The REDD+ (Reducing Emissions from Deforestation and Forest Degradation) partnership works to promote the reduction of greenhouse gas (GHG) emissions by protecting forests in developing countries through positive incentives. It is regarded as an essential component of the post-2012 climate regime to stabilize GHG emissions and engage developing countries in worldwide mitigation endeavors. We develop an approach comprising two components: distributed land use modeling for assessing the profitability gap between maintaining palm oil plantations and complying with REDD+ and a sensitivity analysis of the model's predictions. First, a spatially explicit model is used to predict the future distribution of land use changes in central Kalimantan, Indonesia. Second, a sensitivity analysis is conducted to assess the robustness of the modeling results to alternative assumptions about palm oil price and carbon price. The palm oil price is shown to have the highest relative sensitivity. Further analysis indicates remarkable changes in the profitability gap depending on the price of palm oil; a change in palm oil price from $545.33 to $773.03 shows a large 155% increase in the profitability gap. Unfortunately, the most likely forecasts of palm oil prices continue to predict large differences in the profitability gap, favoring palm oil plantation over REDD+ projects.
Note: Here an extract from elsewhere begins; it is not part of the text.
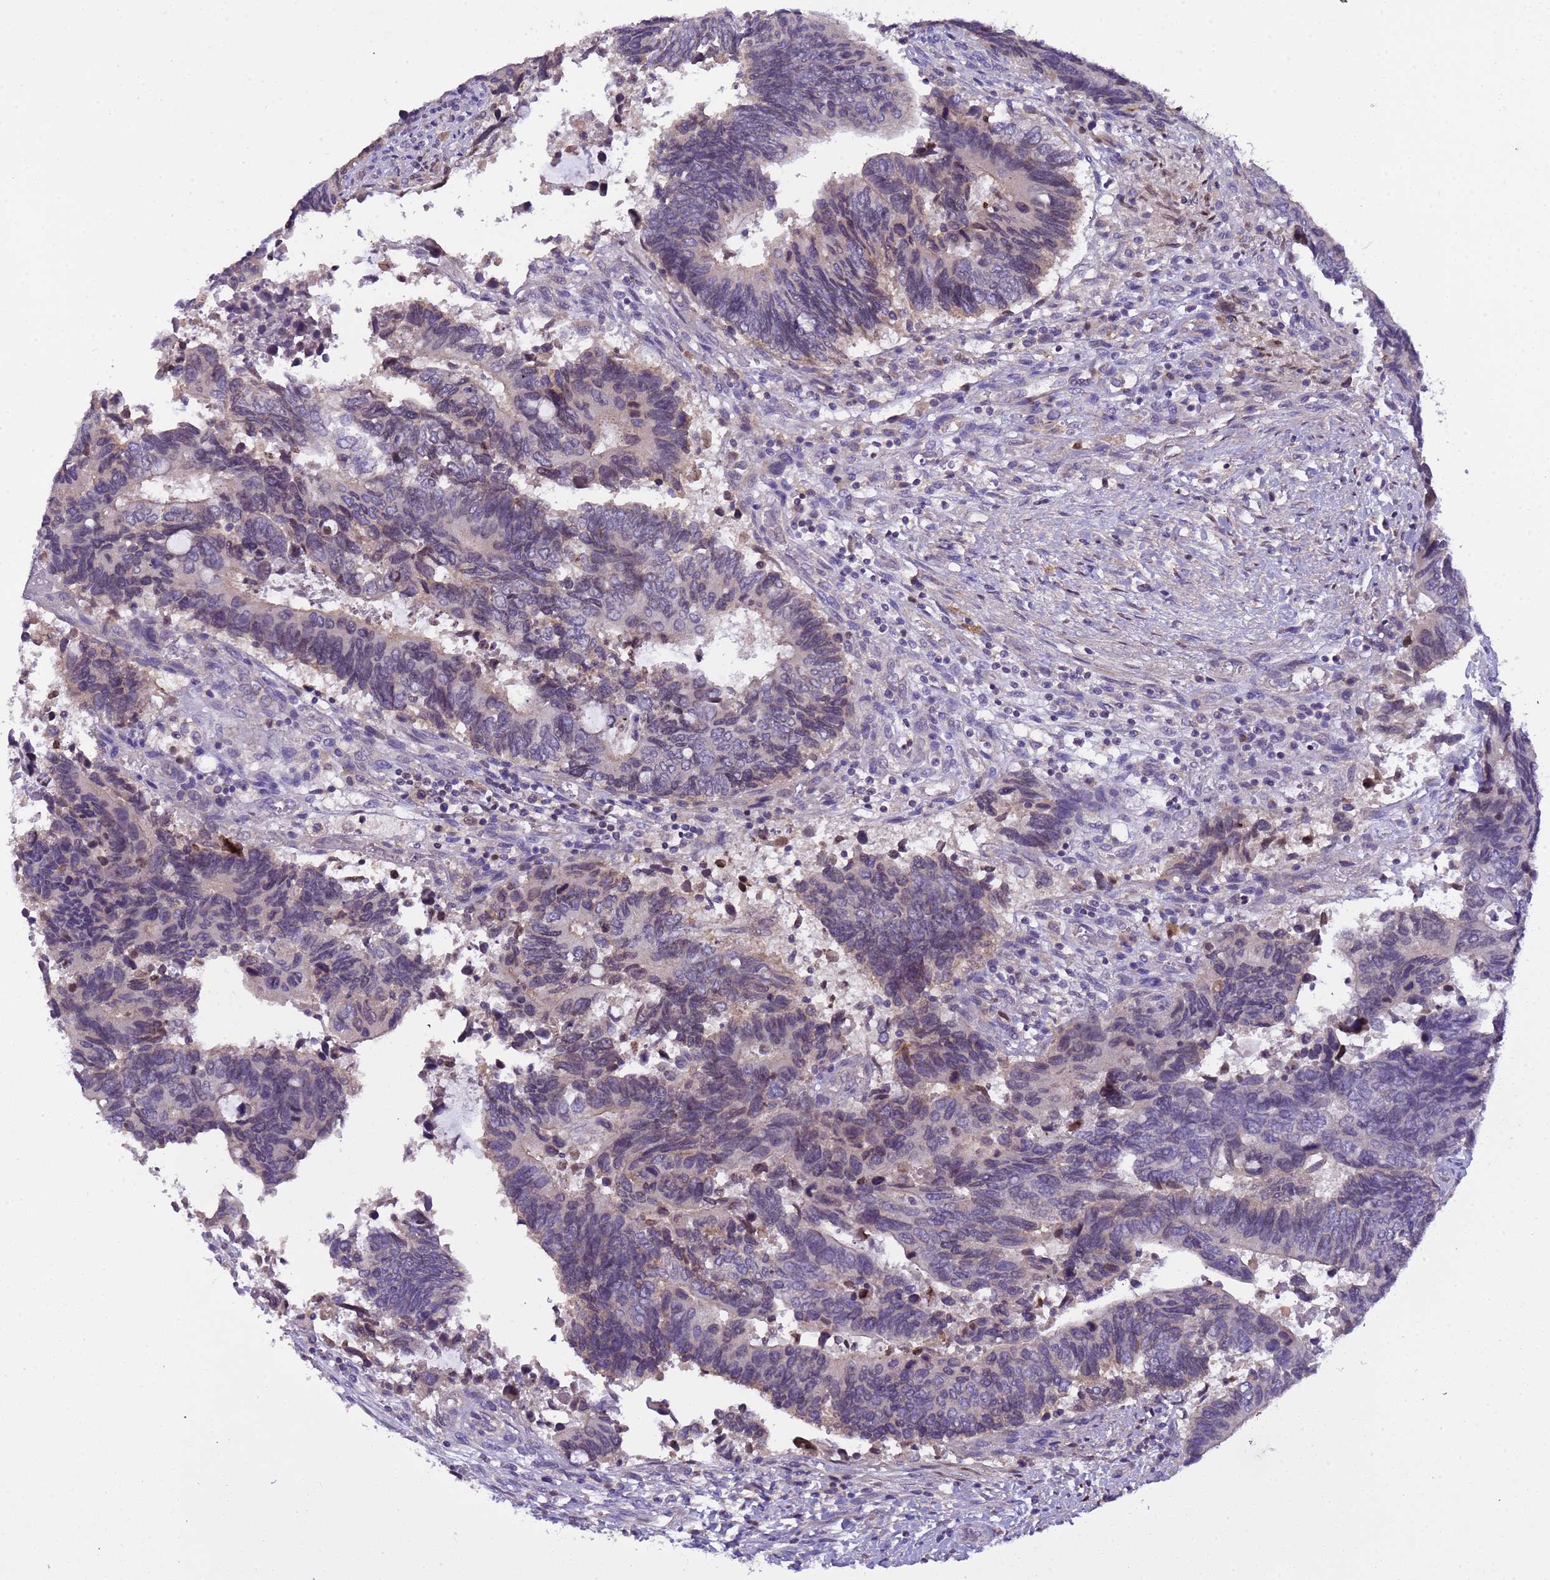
{"staining": {"intensity": "negative", "quantity": "none", "location": "none"}, "tissue": "colorectal cancer", "cell_type": "Tumor cells", "image_type": "cancer", "snomed": [{"axis": "morphology", "description": "Adenocarcinoma, NOS"}, {"axis": "topography", "description": "Colon"}], "caption": "DAB immunohistochemical staining of colorectal cancer shows no significant positivity in tumor cells.", "gene": "PLCXD3", "patient": {"sex": "male", "age": 87}}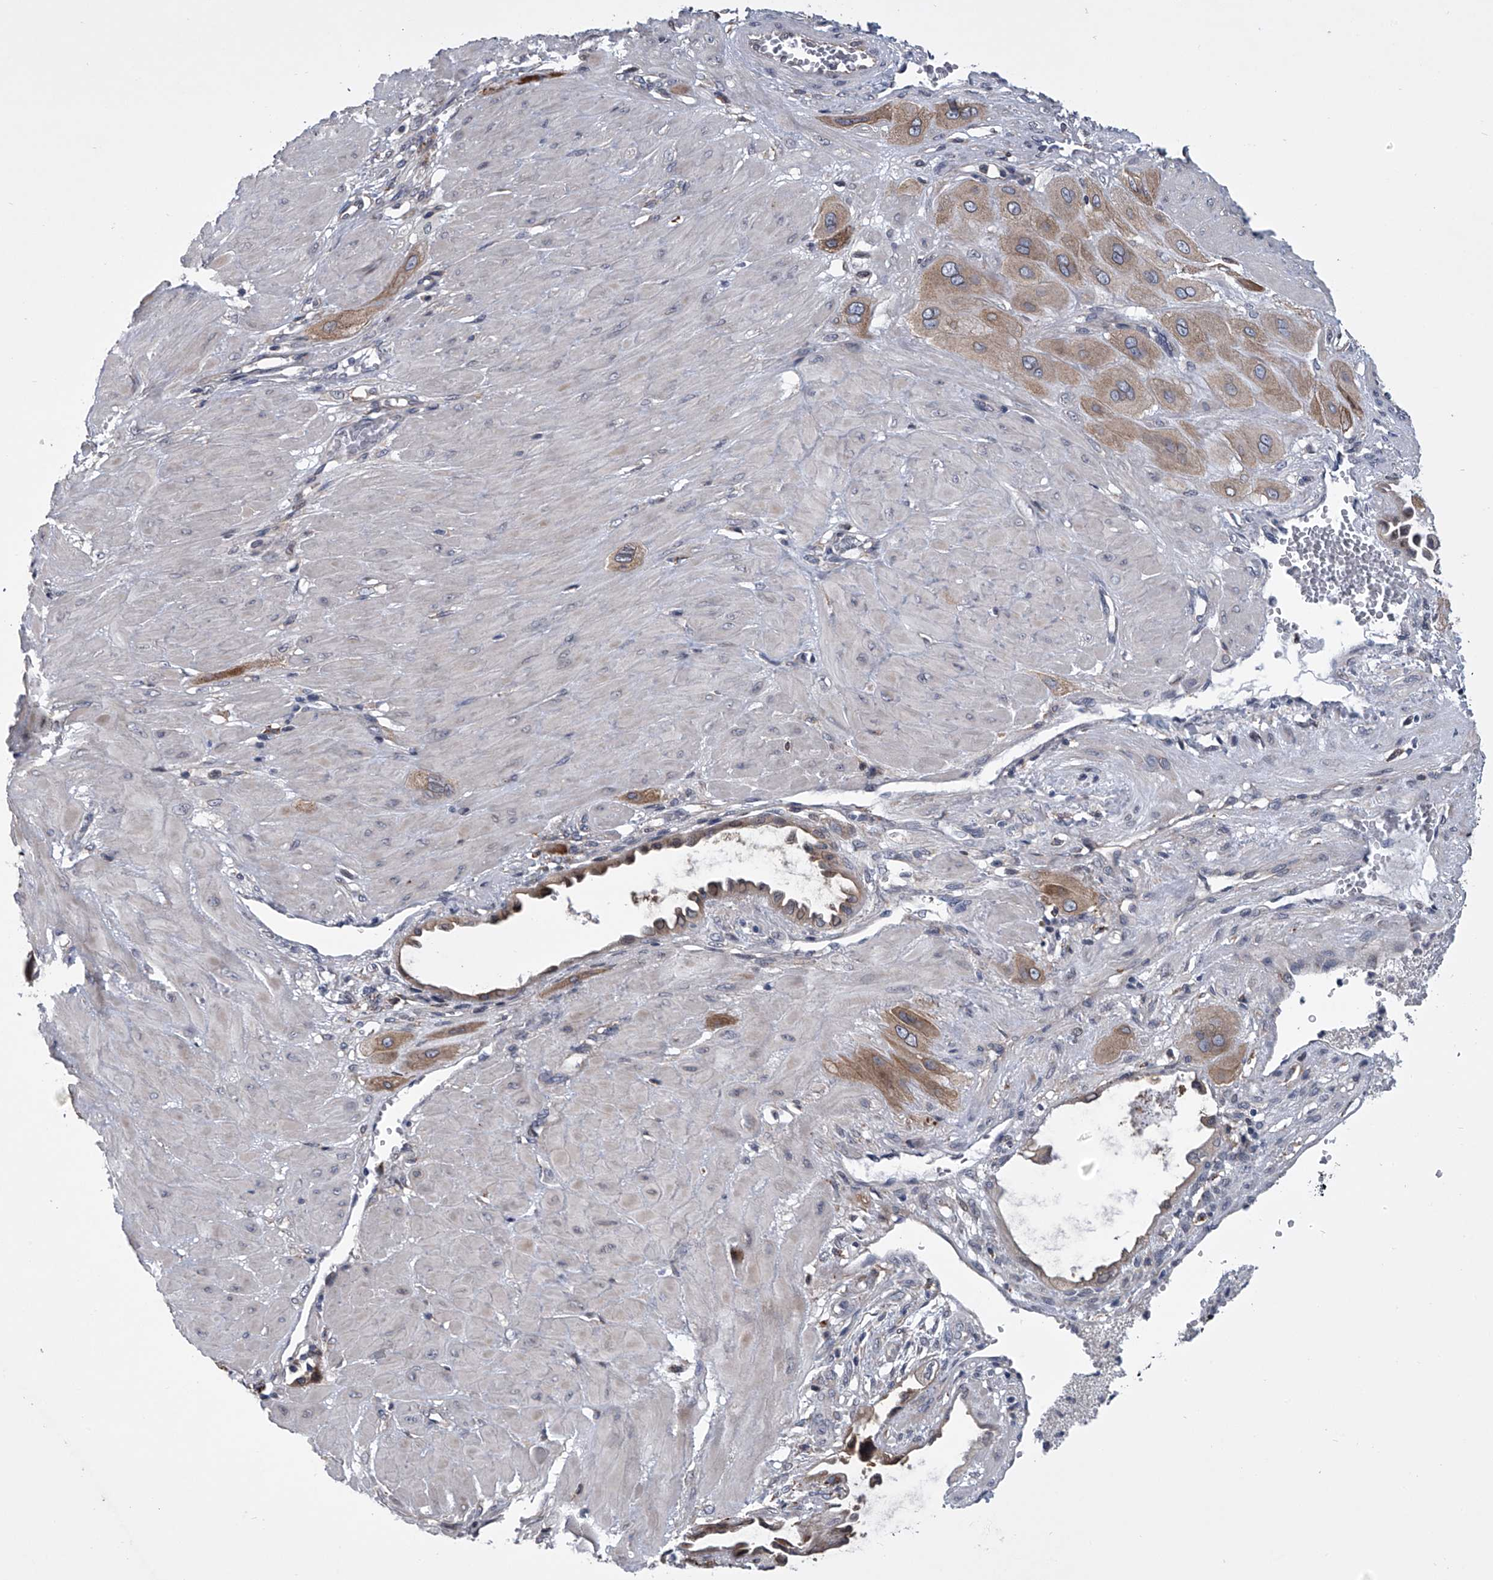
{"staining": {"intensity": "moderate", "quantity": ">75%", "location": "cytoplasmic/membranous"}, "tissue": "cervical cancer", "cell_type": "Tumor cells", "image_type": "cancer", "snomed": [{"axis": "morphology", "description": "Squamous cell carcinoma, NOS"}, {"axis": "topography", "description": "Cervix"}], "caption": "The immunohistochemical stain highlights moderate cytoplasmic/membranous expression in tumor cells of cervical squamous cell carcinoma tissue.", "gene": "TRIM8", "patient": {"sex": "female", "age": 34}}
Thus, the effect of carbon pricing policies, as they currently stand, will remain limited. Moreover, since country participation is voluntary, it is difficult for governments to ensure that a REDD+ program paying land users to reduce emissions by protecting forests “reaches the ground.” The continuing high demand for biofuels and food puts carbon stocks in tropical forests at risk, and in doing so, potentially undermines efforts to stabilize the atmospheric CO2 concentration through REDD+. Although our study focused on the central Kalimantan region, where forests are directly threatened by future palm oil plantations, this research also provides a possible means to evaluate whether the financial benefits from carbon compensation from REDD+ projects could be financially attractive in other forest areas of the world.